A Threat to the Electric Grid, Security, and Greenhouse Effect
INTERNACIONAL
19-07-2023
web
Publicado: 19-07-2023 16:59:46 PDT
Actualizado: 19-07-2023 17:00:21 PDT
A study reveals they could create more issues than benefits for the world
New Report Casts Doubt on Climate and Economic Benefits of Electric Vehicles, Widely Promoted by Lawmakers and Automakers.
A new report published by the Manhattan Institute has poured cold water on the alleged climate and economic benefits of electric vehicles (EVs), which are widely promoted by lawmakers and automakers.
Overall, the rapid electrification of the U.S. transportation sector would increase consumer costs, make the electric grid more vulnerable to blackouts, threaten national security, and may not even reduce greenhouse gas emissions, according to the report titled "Electric Vehicles for Everyone? The Impossible Dream," authored by Mark Mills, a senior fellow at the Manhattan Institute.
"I believe it has moral consequences. It has geopolitical consequences and social and economic consequences," Mills said in an interview with Fox News Digital. "The subsidies and regulations run the risk of causing perhaps the greatest misallocation of capital in modern times in the industrial markets. Hundreds of billions of dollars will be spent pursuing these mandates and requirements."
"And as the report shows, it won't achieve the intended goals, and the attempt to do so will have enormous economic and social costs because the underlying premises are incorrect, poorly understood, or too difficult to quantify in order to take the actions being taken," he continued.
Mills pointed out that the government's push to aggressively electrify the transportation sector in the coming years is based on the premise that it will help the environment by reducing carbon emissions across the economy and save consumers money through lower fuel costs while maintaining car prices at current levels.

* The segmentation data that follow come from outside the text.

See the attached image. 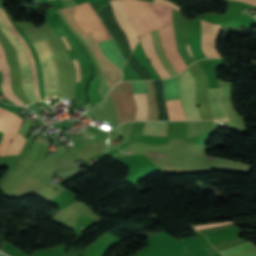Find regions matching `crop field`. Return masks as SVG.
I'll return each mask as SVG.
<instances>
[{
  "label": "crop field",
  "instance_id": "crop-field-1",
  "mask_svg": "<svg viewBox=\"0 0 256 256\" xmlns=\"http://www.w3.org/2000/svg\"><path fill=\"white\" fill-rule=\"evenodd\" d=\"M118 123L134 120L136 104L132 96L131 82H120L108 93Z\"/></svg>",
  "mask_w": 256,
  "mask_h": 256
},
{
  "label": "crop field",
  "instance_id": "crop-field-2",
  "mask_svg": "<svg viewBox=\"0 0 256 256\" xmlns=\"http://www.w3.org/2000/svg\"><path fill=\"white\" fill-rule=\"evenodd\" d=\"M180 85L181 102L187 120H201L195 100V78L189 70L178 77Z\"/></svg>",
  "mask_w": 256,
  "mask_h": 256
},
{
  "label": "crop field",
  "instance_id": "crop-field-3",
  "mask_svg": "<svg viewBox=\"0 0 256 256\" xmlns=\"http://www.w3.org/2000/svg\"><path fill=\"white\" fill-rule=\"evenodd\" d=\"M82 6L86 10L90 18L92 19L93 23L95 24V26L97 27L101 35L103 36L104 40L111 39L110 34L108 33V31L106 30V28L104 27L100 19L98 18L97 14L95 13L91 5L87 2L82 4ZM82 6L80 4V5H77L76 7V13H75L76 22L83 29L91 33L98 41H102L103 40L102 36L98 32V30L96 29V27L94 26V24L92 23V21L90 20L89 16L87 15V13L85 12Z\"/></svg>",
  "mask_w": 256,
  "mask_h": 256
},
{
  "label": "crop field",
  "instance_id": "crop-field-4",
  "mask_svg": "<svg viewBox=\"0 0 256 256\" xmlns=\"http://www.w3.org/2000/svg\"><path fill=\"white\" fill-rule=\"evenodd\" d=\"M160 35L161 44L163 49L169 59V61L176 68L178 73L185 70L186 65L182 57L178 54L176 50V42L173 31V25L166 26L158 30Z\"/></svg>",
  "mask_w": 256,
  "mask_h": 256
},
{
  "label": "crop field",
  "instance_id": "crop-field-5",
  "mask_svg": "<svg viewBox=\"0 0 256 256\" xmlns=\"http://www.w3.org/2000/svg\"><path fill=\"white\" fill-rule=\"evenodd\" d=\"M24 120L10 113L0 109V130L6 132L2 142L0 143V155H4L9 141L13 138L18 131Z\"/></svg>",
  "mask_w": 256,
  "mask_h": 256
},
{
  "label": "crop field",
  "instance_id": "crop-field-6",
  "mask_svg": "<svg viewBox=\"0 0 256 256\" xmlns=\"http://www.w3.org/2000/svg\"><path fill=\"white\" fill-rule=\"evenodd\" d=\"M201 33H202V50L208 57H220L219 53L215 49L217 39L219 37L220 25H213L201 21Z\"/></svg>",
  "mask_w": 256,
  "mask_h": 256
},
{
  "label": "crop field",
  "instance_id": "crop-field-7",
  "mask_svg": "<svg viewBox=\"0 0 256 256\" xmlns=\"http://www.w3.org/2000/svg\"><path fill=\"white\" fill-rule=\"evenodd\" d=\"M208 97L213 120L228 121V115L224 103L223 88L208 90Z\"/></svg>",
  "mask_w": 256,
  "mask_h": 256
},
{
  "label": "crop field",
  "instance_id": "crop-field-8",
  "mask_svg": "<svg viewBox=\"0 0 256 256\" xmlns=\"http://www.w3.org/2000/svg\"><path fill=\"white\" fill-rule=\"evenodd\" d=\"M144 50L153 66L161 78L169 77V73L166 71L160 60L158 59L154 44L151 38V34L144 35L141 39Z\"/></svg>",
  "mask_w": 256,
  "mask_h": 256
},
{
  "label": "crop field",
  "instance_id": "crop-field-9",
  "mask_svg": "<svg viewBox=\"0 0 256 256\" xmlns=\"http://www.w3.org/2000/svg\"><path fill=\"white\" fill-rule=\"evenodd\" d=\"M0 70H2V76H3L2 89L5 97L11 100L16 105H25L12 92L11 84H10V76H9V67L5 62L1 48H0Z\"/></svg>",
  "mask_w": 256,
  "mask_h": 256
},
{
  "label": "crop field",
  "instance_id": "crop-field-10",
  "mask_svg": "<svg viewBox=\"0 0 256 256\" xmlns=\"http://www.w3.org/2000/svg\"><path fill=\"white\" fill-rule=\"evenodd\" d=\"M141 135L166 138V122H146Z\"/></svg>",
  "mask_w": 256,
  "mask_h": 256
},
{
  "label": "crop field",
  "instance_id": "crop-field-11",
  "mask_svg": "<svg viewBox=\"0 0 256 256\" xmlns=\"http://www.w3.org/2000/svg\"><path fill=\"white\" fill-rule=\"evenodd\" d=\"M134 98L137 103V113L135 120H147V94H134Z\"/></svg>",
  "mask_w": 256,
  "mask_h": 256
},
{
  "label": "crop field",
  "instance_id": "crop-field-12",
  "mask_svg": "<svg viewBox=\"0 0 256 256\" xmlns=\"http://www.w3.org/2000/svg\"><path fill=\"white\" fill-rule=\"evenodd\" d=\"M170 120H185L180 100L165 101Z\"/></svg>",
  "mask_w": 256,
  "mask_h": 256
},
{
  "label": "crop field",
  "instance_id": "crop-field-13",
  "mask_svg": "<svg viewBox=\"0 0 256 256\" xmlns=\"http://www.w3.org/2000/svg\"><path fill=\"white\" fill-rule=\"evenodd\" d=\"M1 10H2V8H1ZM1 10H0V12H1ZM2 11H3V10H2ZM3 13H4V12H3ZM1 14H2V12H1ZM2 15H3V14H2ZM4 15H5V14H4ZM4 15H3V17H4ZM5 17H6V19L8 20L9 24L12 26V28H13V29L16 31V33L20 36V34L17 32V30L13 27V25H12V23L10 22L9 18H8L6 15H5ZM5 17H4V18H5ZM6 19H5V20H6ZM7 20H6V22H7ZM8 22H7V24H8ZM9 24H8V25H9ZM10 25H9V27H10ZM10 28H11V27H10ZM12 28H11V29H12ZM13 29H12V31L14 32ZM14 33H15V32H14ZM16 33H15V34H16ZM17 34H16V35H17ZM18 35H17V37H18L19 40L23 43L25 49H26V46H27V49H28V51H29V53H30V49H29L28 45L26 44V42L24 41V39L20 36L21 39L25 42V44H26V46H25L24 42L20 39V37H19ZM27 49H26V52H27V55H28L29 60H30L31 53H30V56H29V53H28ZM31 60H32V63H33L34 77H35V82H36V92H37V94H38V96H39L38 88H37L36 70H35L34 61H33V59H32V56H31ZM31 60H30V63H31ZM33 70H32V64H31L32 78H33V82H34ZM35 82H34V91H35ZM36 92H35V94H36ZM37 94H36V98H37V100H39L40 96H39V98H38ZM40 99H41V98H40Z\"/></svg>",
  "mask_w": 256,
  "mask_h": 256
},
{
  "label": "crop field",
  "instance_id": "crop-field-14",
  "mask_svg": "<svg viewBox=\"0 0 256 256\" xmlns=\"http://www.w3.org/2000/svg\"><path fill=\"white\" fill-rule=\"evenodd\" d=\"M253 248H256V245L253 244L252 242H248V243L221 251L220 254L223 256H232V255H237L245 250H249Z\"/></svg>",
  "mask_w": 256,
  "mask_h": 256
},
{
  "label": "crop field",
  "instance_id": "crop-field-15",
  "mask_svg": "<svg viewBox=\"0 0 256 256\" xmlns=\"http://www.w3.org/2000/svg\"><path fill=\"white\" fill-rule=\"evenodd\" d=\"M24 141H25L24 138L17 133L16 136L13 138L5 155L18 154L22 148Z\"/></svg>",
  "mask_w": 256,
  "mask_h": 256
},
{
  "label": "crop field",
  "instance_id": "crop-field-16",
  "mask_svg": "<svg viewBox=\"0 0 256 256\" xmlns=\"http://www.w3.org/2000/svg\"><path fill=\"white\" fill-rule=\"evenodd\" d=\"M122 73V80H142L141 77L131 69L128 62L124 65Z\"/></svg>",
  "mask_w": 256,
  "mask_h": 256
},
{
  "label": "crop field",
  "instance_id": "crop-field-17",
  "mask_svg": "<svg viewBox=\"0 0 256 256\" xmlns=\"http://www.w3.org/2000/svg\"><path fill=\"white\" fill-rule=\"evenodd\" d=\"M227 224H233V221L198 225V226H195V229L200 230V229H206V228H211V227H216V226H221V225H227Z\"/></svg>",
  "mask_w": 256,
  "mask_h": 256
},
{
  "label": "crop field",
  "instance_id": "crop-field-18",
  "mask_svg": "<svg viewBox=\"0 0 256 256\" xmlns=\"http://www.w3.org/2000/svg\"><path fill=\"white\" fill-rule=\"evenodd\" d=\"M155 3H159L162 5H166V6H170V7H174L178 10H180V8H178L176 5H174L172 2L168 1V0H155Z\"/></svg>",
  "mask_w": 256,
  "mask_h": 256
},
{
  "label": "crop field",
  "instance_id": "crop-field-19",
  "mask_svg": "<svg viewBox=\"0 0 256 256\" xmlns=\"http://www.w3.org/2000/svg\"><path fill=\"white\" fill-rule=\"evenodd\" d=\"M73 1L77 5L79 3L86 2V1H89L90 3H93V2H104V1H107V0H73Z\"/></svg>",
  "mask_w": 256,
  "mask_h": 256
},
{
  "label": "crop field",
  "instance_id": "crop-field-20",
  "mask_svg": "<svg viewBox=\"0 0 256 256\" xmlns=\"http://www.w3.org/2000/svg\"><path fill=\"white\" fill-rule=\"evenodd\" d=\"M256 6V0H238Z\"/></svg>",
  "mask_w": 256,
  "mask_h": 256
},
{
  "label": "crop field",
  "instance_id": "crop-field-21",
  "mask_svg": "<svg viewBox=\"0 0 256 256\" xmlns=\"http://www.w3.org/2000/svg\"><path fill=\"white\" fill-rule=\"evenodd\" d=\"M72 61H73L74 65H75V68H78L76 60H72ZM76 71H77V81H79V70L76 69Z\"/></svg>",
  "mask_w": 256,
  "mask_h": 256
},
{
  "label": "crop field",
  "instance_id": "crop-field-22",
  "mask_svg": "<svg viewBox=\"0 0 256 256\" xmlns=\"http://www.w3.org/2000/svg\"><path fill=\"white\" fill-rule=\"evenodd\" d=\"M62 39H63V41H64V43H65V45H66L67 49H69V46H68V44H67V42H66V40H65L64 36H62Z\"/></svg>",
  "mask_w": 256,
  "mask_h": 256
},
{
  "label": "crop field",
  "instance_id": "crop-field-23",
  "mask_svg": "<svg viewBox=\"0 0 256 256\" xmlns=\"http://www.w3.org/2000/svg\"><path fill=\"white\" fill-rule=\"evenodd\" d=\"M187 50H188L189 54L191 55V57L194 59V57H193V55H192L190 49H187ZM194 61H195V59H194Z\"/></svg>",
  "mask_w": 256,
  "mask_h": 256
},
{
  "label": "crop field",
  "instance_id": "crop-field-24",
  "mask_svg": "<svg viewBox=\"0 0 256 256\" xmlns=\"http://www.w3.org/2000/svg\"><path fill=\"white\" fill-rule=\"evenodd\" d=\"M34 98H35V95H34ZM35 100H36V98H35ZM37 101V100H36Z\"/></svg>",
  "mask_w": 256,
  "mask_h": 256
}]
</instances>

"It depends on when and where you charge the vehicle," he told Fox News Digital. "Then you have to add to that the emissions that occur before you get the vehicle in your driveway for the first time because all vehicles entail CO2 emissions associated with the energy you use to build the vehicle. Use of materials and machines to build it."
"For an internal combustion engine, something in the range of 15% to 20% of the emissions associated with the vehicle during its lifetime occurs before you drive it," he continued. "With an electric vehicle, the share of emissions ranges from 15% to 100% of total lifecycle emissions. And they are much higher than those of a conventional vehicle because you are building a fuel tank, a battery, with hard-to-acquire metals."
Mills added that there are "realistic scenarios" in which driving an electric vehicle could generate higher global emissions than driving an internal combustion engine.
Meanwhile, his report comes as lawmakers at the federal and state levels continue to target traditional gas-powered vehicles while promoting EVs.
In December, the Environmental Protection Agency (EPA) finalized rules targeting heavy-duty trucks, which it described as the "strongest-ever national clean air standards to cut smog- and soot-forming emissions" from such vehicles. The new standards came into effect on March 27 and will apply to new trucks sold after 2027.
Then, in April, the EPA proposed the most aggressive federal tailpipe emissions standards ever crafted for light- and medium-duty vehicles. If finalized and implemented, up to 67% of new sedans, crossovers, SUVs, and light trucks; up to 50% of buses and garbage trucks; up to 35% of short-haul freight tractors; and up to 25% of long-haul freight tractors could be electric by 2032, according to projections from the White House.
Tech companies backed by the Chinese Communist Party are poised to benefit from Biden's climate bill, warn national security experts.
In March 2022, the EPA also reinstated California's authority under the Clean Air Act to implement its own emissions standards and electric vehicle sales mandates, allowing other states to adopt California's rules.
Months later, in August, the California Air Resources Board, a leading state environmental agency, approved regulations mandating that all car purchases in the state— which leads the country in annual car sales— be zero emissions by 2035. Overall, it is estimated that the nearly 20 states planning to adopt California's regulations represent more than 40% of total U.S. car purchases.
"In the end, if implemented, bans on conventionally powered vehicles will lead to draconian obstacles to affordable and convenient driving and a massive misallocation of capital in the world's $4 trillion automotive industry," Mills wrote in his report.
"Imagining a hypothetical all-EV world requires acknowledging the unavoidable fact of a rat's nest of assumptions, guesses, and ambiguities regarding emissions. Much of the necessary data may never be collectible in any normal regulatory fashion, given the technical uncertainties and the variety and opacity of geographic factors, as well as the proprietary nature of many of the processes."
"Those uncertainties could lead to havoc if U.S. and European regulators enshrine 'green disclosures' in legally binding ways, and it all will be subject to manipulation, if not fraud."